Our readings for this week challenge conventions in scholarly writing. The common theme, or question rather, throughout the readings ask if it is possible to consider online writing endeavors as ‘scholarly.’ The Cummings and Jarrett piece takes a fence-sitting approach by attempting to give blogging an appropriate place. I felt as if parameters were being set around the medium which doesn’t seem appropriate for something being freely published to the internet. The argument is made that serious writing projects, like a journal submission, should remain conventional while blogging and other internet mediums, like a wiki, should be left “for the rest of the time.”
Obviously, the main scrutiny of freely published internet works is that the peer-review process is nonexistent. You may occasionally have a panel of ‘experts’ that maintain watch over certain wikis but ultimately the internet seems to be a true test of thinking for yourself. I believe blogging, and other similar free-publishing digital works cannot be examples of true scholarship. There is a risk associated with elevating blogs and other similar mediums to the level of recognized scholarly work.
I believe that trends in academia slowly trickle into the mainstream over slow periods of time. Given the nature of the internet, such trends are likely to occur at faster paces. One of those trends could easily be recognizing blogs as accurate sources of information. Where do we draw the line? Are blogs written by Appalachian State University graduate students to be considered scholarship? Is App not prestigious enough? What about Duke? If the idea of blogs becoming recognized sources of accurate scholarly work becomes popular, then a trend of so-called ‘credible’ blogs would likely follow.
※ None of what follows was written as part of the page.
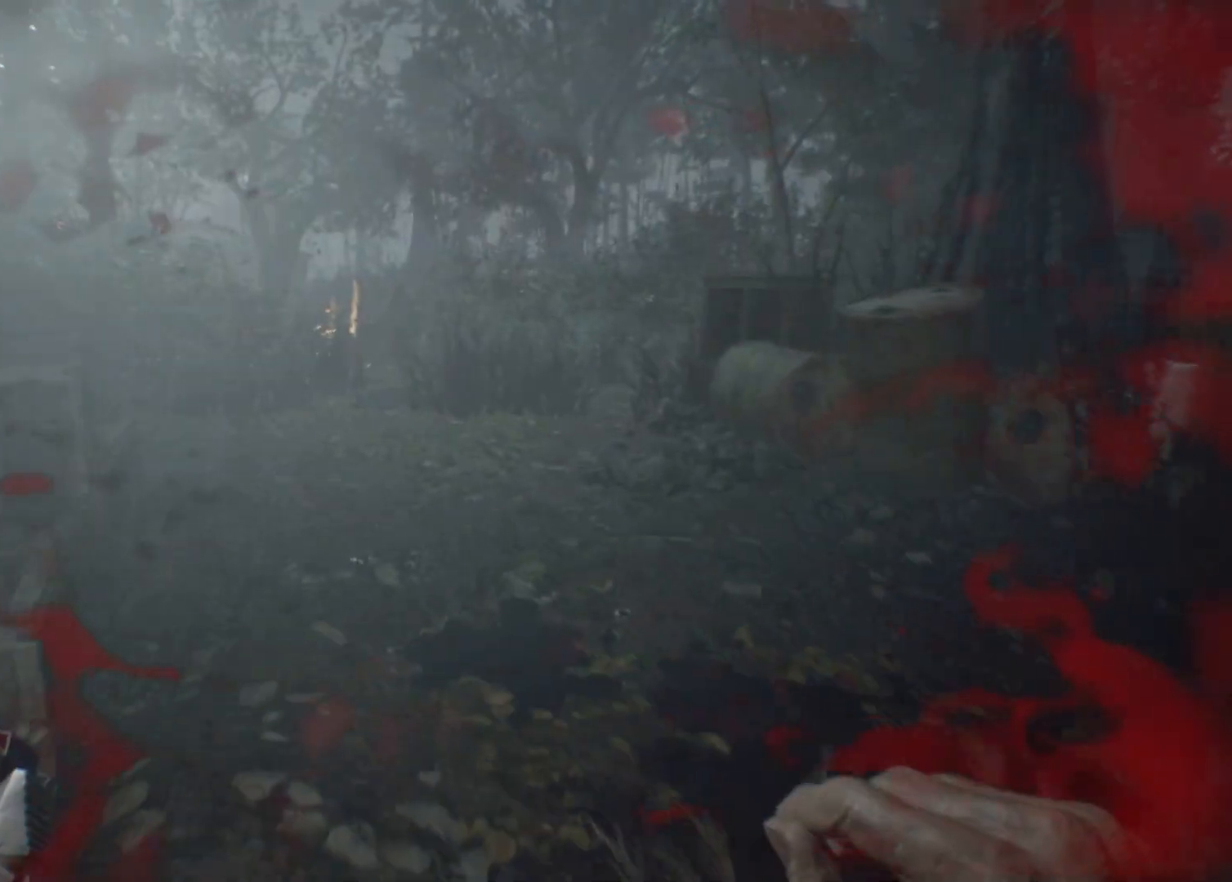
{"buttons": [], "left_stick": "up", "events": []}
Taking internet sources at face value, and teaching the public that it could potentially be okay to do so, could be detrimental to society. Such things are already somewhat prevalent. Fake news persuades political opinions, affects national health and safety, and runs the risk of placing peer-reviewed scholarship back years. Obviously these are my own highly opinionated statements based on how I interpreted the readings.
With that out of the way, other parts of our readings focused on blogging in general and what makes a good blog. The Quicksprout article suggests that longer blog posts, those over 1500 words, are more enjoyable for readers and tend to draw more traffic. While some data is given (who can refuse data from charts, right?) this is still something I am hesitant about. The article comes with a counterargument, however, that if you can say something in 100 words instead of 2000, then you should do so. I would think this is something relevant to what kind of blog you are writing. If you simply created a free blogger account to share some ideas with the random public, without the hope or need for monetization, then shorter posts to simply spew a few ideas onto a page is useful. If you are creating content for subscribing readers, then longer blog posts are surely going to be more successful. I’m certainly open to thoughts here.
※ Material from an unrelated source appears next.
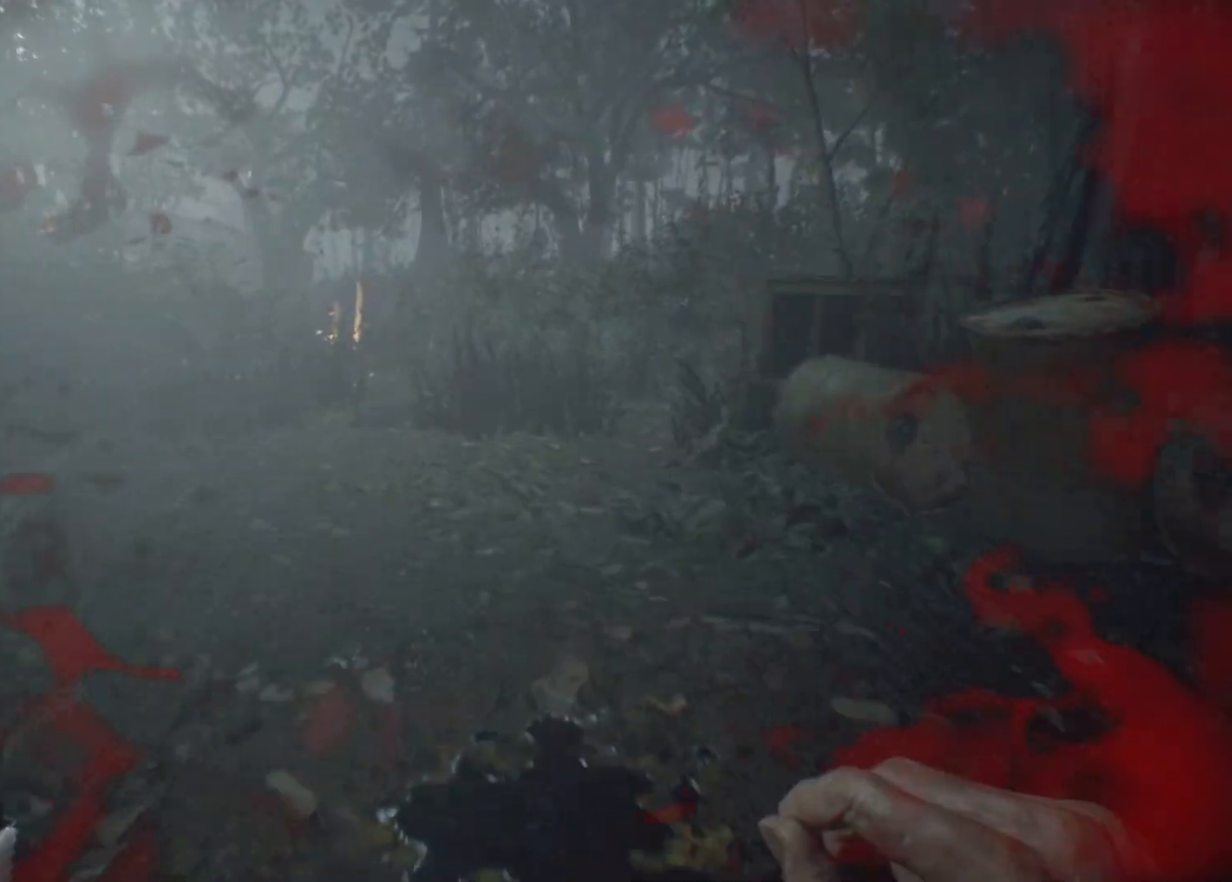
{"buttons": [], "left_stick": "center", "events": [[500, "left_stick", "center"]]}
The final point I would like to discuss here is Rule #3 from Fogarty (Quick and Dirty Tips). I discussed the idea of placing parameters over something that should be a free area for thinking and creativity at the beginning of this post. By default, a blog post will likely make a point, be motivated, and provide context (or at least be contextual enough where it could be inferred). Respect is a unique parameter to place on a post.
Obviously here, in an academically sanctioned environment, respect should come first. In an anonymous private blog you made to rant about and verbally destroy your most hated sports team, is respect really part of the equation? I suppose this relates back to the idea of scholarship in blogging. Respect should always be priority in scholarship and if you were attempting to create a scholarly blog then perhaps respect IS a parameter you should place on your work. I will leave this with one lasting thought. During my short 1.2 semesters here, I have read many passive-aggressive scholarly pieces that I would absolutely say fall short of respect and tolerance.
If you were in Dr. Goff’s reading seminar last semester, you may recall my review of To Serve God and Wal-Mart by Bethany Moreton. If you were not, the work was essentially about how Wal-Mart has had noticeable political influence among voters. Moreton frequently refers to conservatives as “Wal-Mart voters.” No matter what side of the political spectrum you fall on, you would expect scholarly work to be a bit more respectful, but that is not always the case. If such loose standards exist within traditional academic writing already, is it not hypocritical to ask the same of a simple blog?
3 replies on “Blogging and Various Online Scholarship”
You make a lot of good points about the potentially serious drawbacks of blogging. Are there benefits to it, even if they don’t necessarily outweigh the negatives? While there is certainly a risk in treating blogs like an academic source, there is also opportunity there. Bouncing ideas off of the public, or your peers, may lead to better work on a more formal platform.
There are certainly benefits. Obviously lower barrier of entry to access information, low pay walls, and basically no requirements to post information. If we translate these over to academic circles, then that means the public potentially gets easier access to quality information. The exchange of more informed, ‘higher quality’ ideas if you will, could definitely improve scholarship all around while also benefiting society – hopefully that doesn’t sound too conceited. I don’t want to make it seem like scholars are the end all be all of information either.
In the blog, you said that “the peer-review process is nonexistent.” I would venture so far as to disagree. While there is no pre publishing peer review, the malleable nature of digital publishing allows for significant peer review as an ongoing process through commentary. While academia has placed pre publishing peer review as a critical piece in the process of writing history, in many ways it seems that often enough it is post publishing peer review that matters more.